There probably isn't a distinct need for the lodge to be outlined as an E.C. lodge, however the dispensation is written and granted by the Grand Master, so it is up to him to decide what the language will be.  The only exception that has been needed was to allow us to meet fewer than ten meetings a year.  Currently, this is granted in the dispensation directly and we are exploring a proposed change to the rules and regulations that would allow us to meet at this frequency without exception.


----------



## Traveling Man (Apr 16, 2011)

chtirrell said:


> There probably isn't a distinct need for the lodge to be outlined as an E.C. lodge, however the dispensation is written and granted by the Grand Master, so it is up to him to decide what the language will be.  The only exception that has been needed was to allow us to meet fewer than ten meetings a year.  Currently, this is granted in the dispensation directly and we are exploring a proposed change to the rules and regulations that would allow us to meet at this frequency without exception.

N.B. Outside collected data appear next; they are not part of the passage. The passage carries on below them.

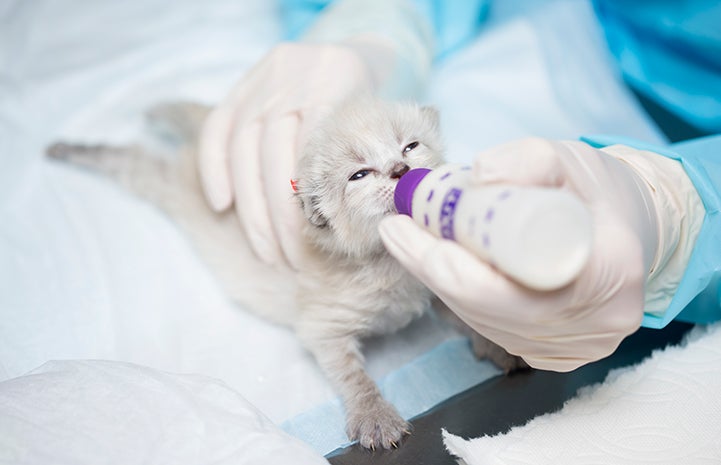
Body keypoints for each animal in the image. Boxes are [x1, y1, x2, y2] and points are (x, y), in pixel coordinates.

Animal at [47, 95, 524, 450]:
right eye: (359, 174)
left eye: (410, 146)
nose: (402, 170)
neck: (383, 259)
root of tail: (202, 158)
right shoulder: (322, 327)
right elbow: (352, 373)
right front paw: (374, 416)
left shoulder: (430, 280)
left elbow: (464, 313)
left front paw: (500, 341)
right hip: (166, 185)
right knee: (135, 163)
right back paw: (72, 148)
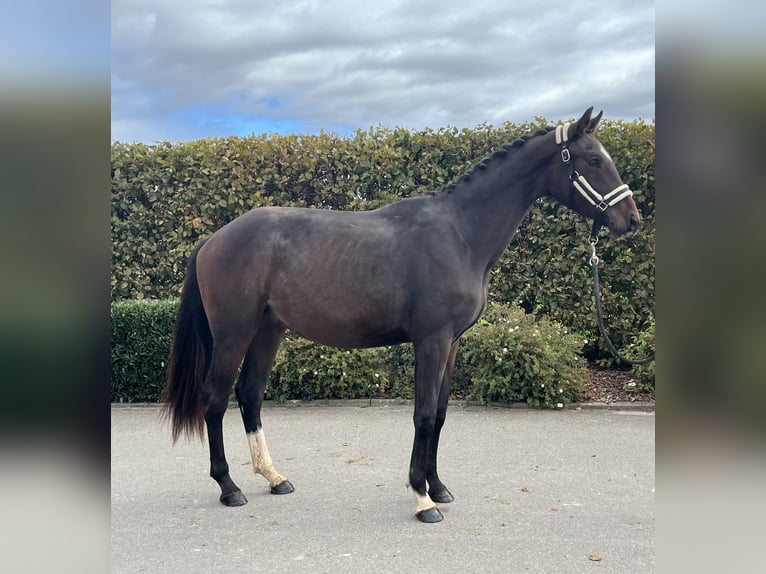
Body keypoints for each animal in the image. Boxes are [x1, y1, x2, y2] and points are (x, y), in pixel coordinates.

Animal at [163, 107, 641, 523]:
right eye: (594, 160)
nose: (632, 220)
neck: (459, 234)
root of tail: (214, 239)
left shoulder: (451, 343)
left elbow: (441, 413)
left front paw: (438, 486)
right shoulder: (431, 340)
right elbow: (424, 414)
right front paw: (422, 498)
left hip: (268, 330)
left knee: (250, 395)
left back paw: (274, 477)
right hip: (233, 334)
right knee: (215, 399)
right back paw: (229, 488)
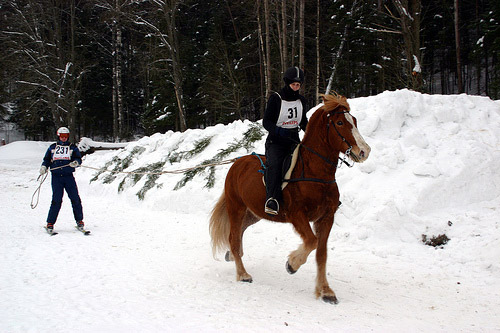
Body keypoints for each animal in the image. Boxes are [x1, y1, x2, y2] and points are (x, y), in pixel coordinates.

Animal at [209, 92, 370, 302]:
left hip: (254, 213)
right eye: (340, 122)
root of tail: (237, 163)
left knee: (239, 232)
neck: (315, 172)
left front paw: (326, 291)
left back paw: (231, 255)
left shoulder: (326, 218)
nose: (364, 151)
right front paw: (292, 264)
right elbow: (311, 241)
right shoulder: (297, 215)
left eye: (355, 121)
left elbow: (321, 254)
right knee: (234, 237)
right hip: (236, 207)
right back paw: (243, 274)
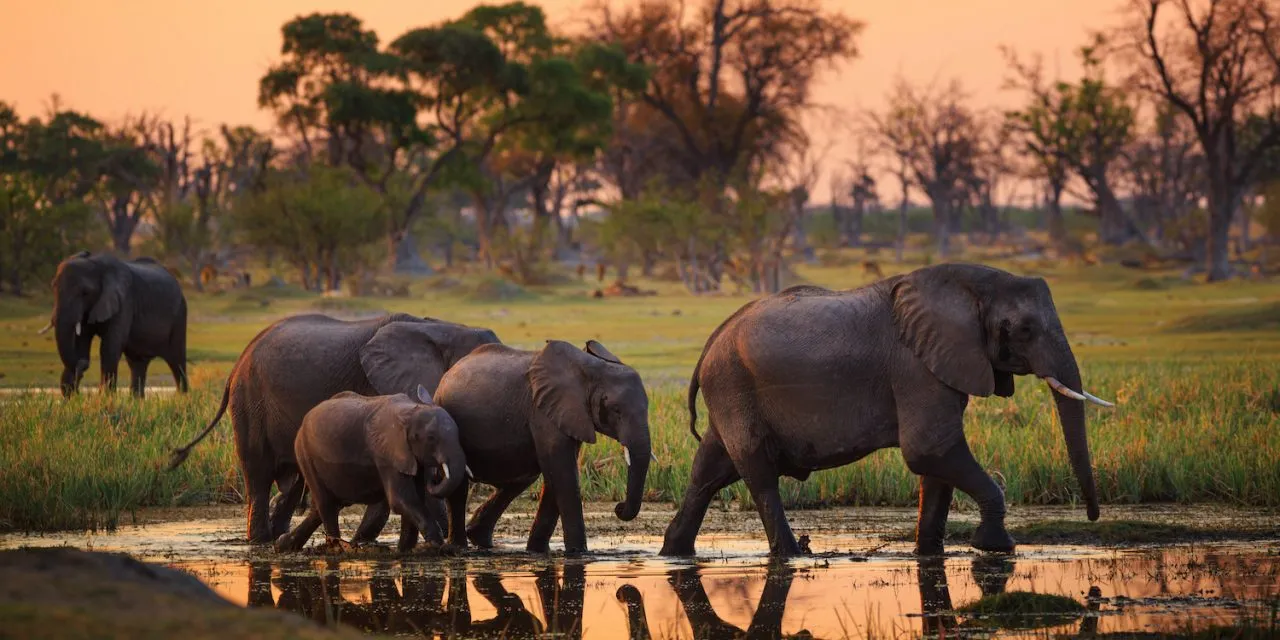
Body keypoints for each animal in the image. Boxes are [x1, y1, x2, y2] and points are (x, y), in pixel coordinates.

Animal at [43, 251, 189, 398]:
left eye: (85, 292)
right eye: (53, 287)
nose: (83, 364)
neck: (96, 263)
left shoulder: (124, 302)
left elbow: (109, 347)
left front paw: (104, 398)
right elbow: (81, 344)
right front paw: (72, 397)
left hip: (180, 315)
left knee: (177, 361)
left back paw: (182, 398)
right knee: (138, 363)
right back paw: (137, 400)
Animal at [273, 386, 467, 553]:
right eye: (431, 438)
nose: (435, 476)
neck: (411, 411)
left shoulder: (409, 456)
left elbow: (414, 497)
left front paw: (405, 550)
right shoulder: (386, 453)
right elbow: (401, 499)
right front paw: (435, 544)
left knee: (324, 507)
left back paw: (283, 545)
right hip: (304, 453)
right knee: (326, 505)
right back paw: (336, 548)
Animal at [431, 339, 651, 554]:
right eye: (616, 410)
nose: (618, 507)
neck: (590, 369)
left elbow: (556, 474)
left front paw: (538, 552)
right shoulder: (543, 411)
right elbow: (563, 473)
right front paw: (579, 553)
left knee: (521, 479)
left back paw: (479, 539)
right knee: (459, 484)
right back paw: (458, 548)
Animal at [661, 263, 1114, 557]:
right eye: (1024, 329)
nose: (1093, 517)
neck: (970, 287)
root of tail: (711, 341)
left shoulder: (941, 363)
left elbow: (936, 464)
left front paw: (929, 554)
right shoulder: (915, 365)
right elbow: (929, 449)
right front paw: (995, 547)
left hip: (729, 392)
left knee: (709, 471)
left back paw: (674, 552)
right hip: (733, 386)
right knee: (759, 474)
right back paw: (793, 555)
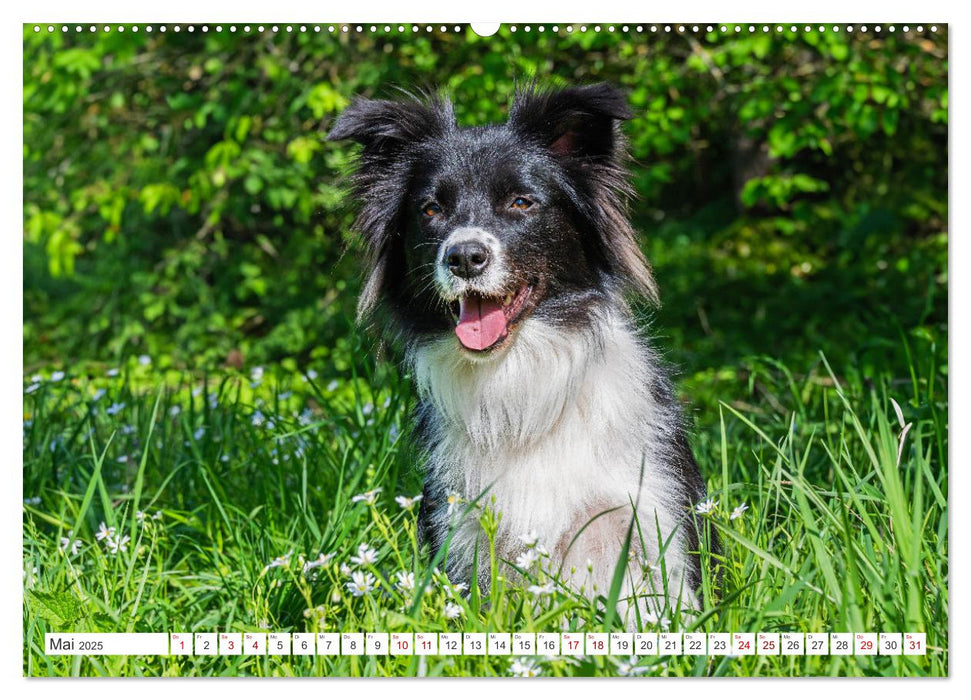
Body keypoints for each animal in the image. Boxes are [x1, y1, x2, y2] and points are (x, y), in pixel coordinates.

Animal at [326, 85, 712, 620]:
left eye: (521, 202)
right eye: (431, 210)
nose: (464, 257)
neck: (517, 378)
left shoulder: (650, 511)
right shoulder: (463, 532)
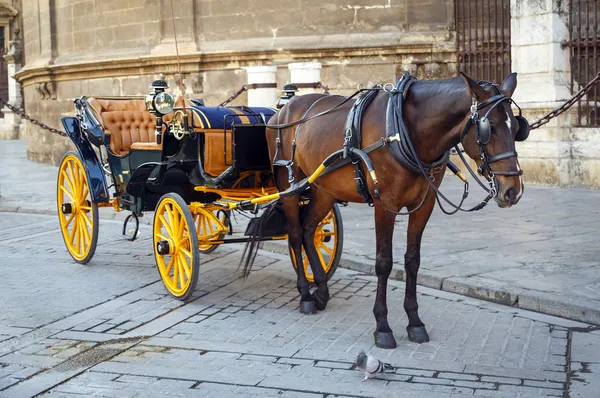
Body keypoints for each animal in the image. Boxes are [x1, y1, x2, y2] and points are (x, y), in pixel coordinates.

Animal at [264, 72, 524, 348]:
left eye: (517, 129)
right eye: (489, 128)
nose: (513, 191)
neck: (405, 130)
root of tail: (283, 109)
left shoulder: (424, 204)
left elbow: (412, 261)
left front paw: (415, 321)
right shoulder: (385, 204)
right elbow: (384, 262)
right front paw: (382, 326)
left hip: (323, 189)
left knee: (308, 230)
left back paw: (322, 292)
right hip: (288, 185)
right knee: (295, 234)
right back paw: (305, 295)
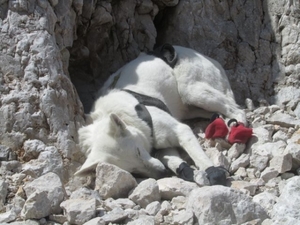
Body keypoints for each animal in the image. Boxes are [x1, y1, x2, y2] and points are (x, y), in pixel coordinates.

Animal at [75, 44, 246, 185]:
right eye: (133, 171)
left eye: (138, 152)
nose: (162, 174)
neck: (129, 117)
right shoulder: (163, 147)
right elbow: (176, 162)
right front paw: (190, 173)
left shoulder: (181, 131)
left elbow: (199, 156)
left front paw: (212, 171)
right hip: (188, 106)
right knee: (217, 112)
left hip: (192, 91)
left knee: (236, 109)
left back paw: (238, 129)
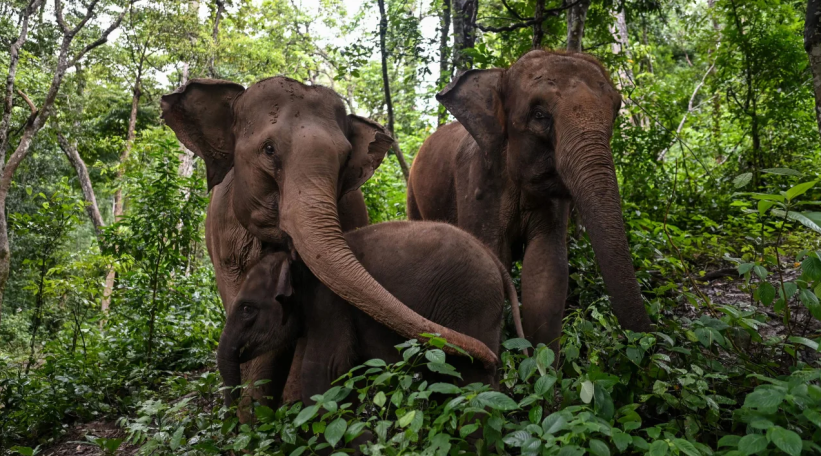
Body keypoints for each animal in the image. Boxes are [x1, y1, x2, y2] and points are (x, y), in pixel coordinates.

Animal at [217, 220, 523, 408]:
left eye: (246, 309)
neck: (298, 262)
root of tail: (494, 259)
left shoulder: (330, 304)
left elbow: (322, 372)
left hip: (471, 303)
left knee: (473, 381)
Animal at [406, 50, 653, 351]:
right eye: (539, 115)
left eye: (616, 110)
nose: (648, 341)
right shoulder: (477, 183)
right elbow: (491, 257)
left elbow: (547, 267)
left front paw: (541, 360)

 I certainly hope that affinity lodges identify themselves as such. I would rather seek them out than the typical hum drum we have now with rotating lines, bang out degrees without the candidate knowing who is the "real" Worshipful Master, or having a WM that can't or won't do the work! Maybe now with so many lodges not having enough resources to keep their doors open the idea of a Masonic Centre might take hold. (another foreign concept that works).


----------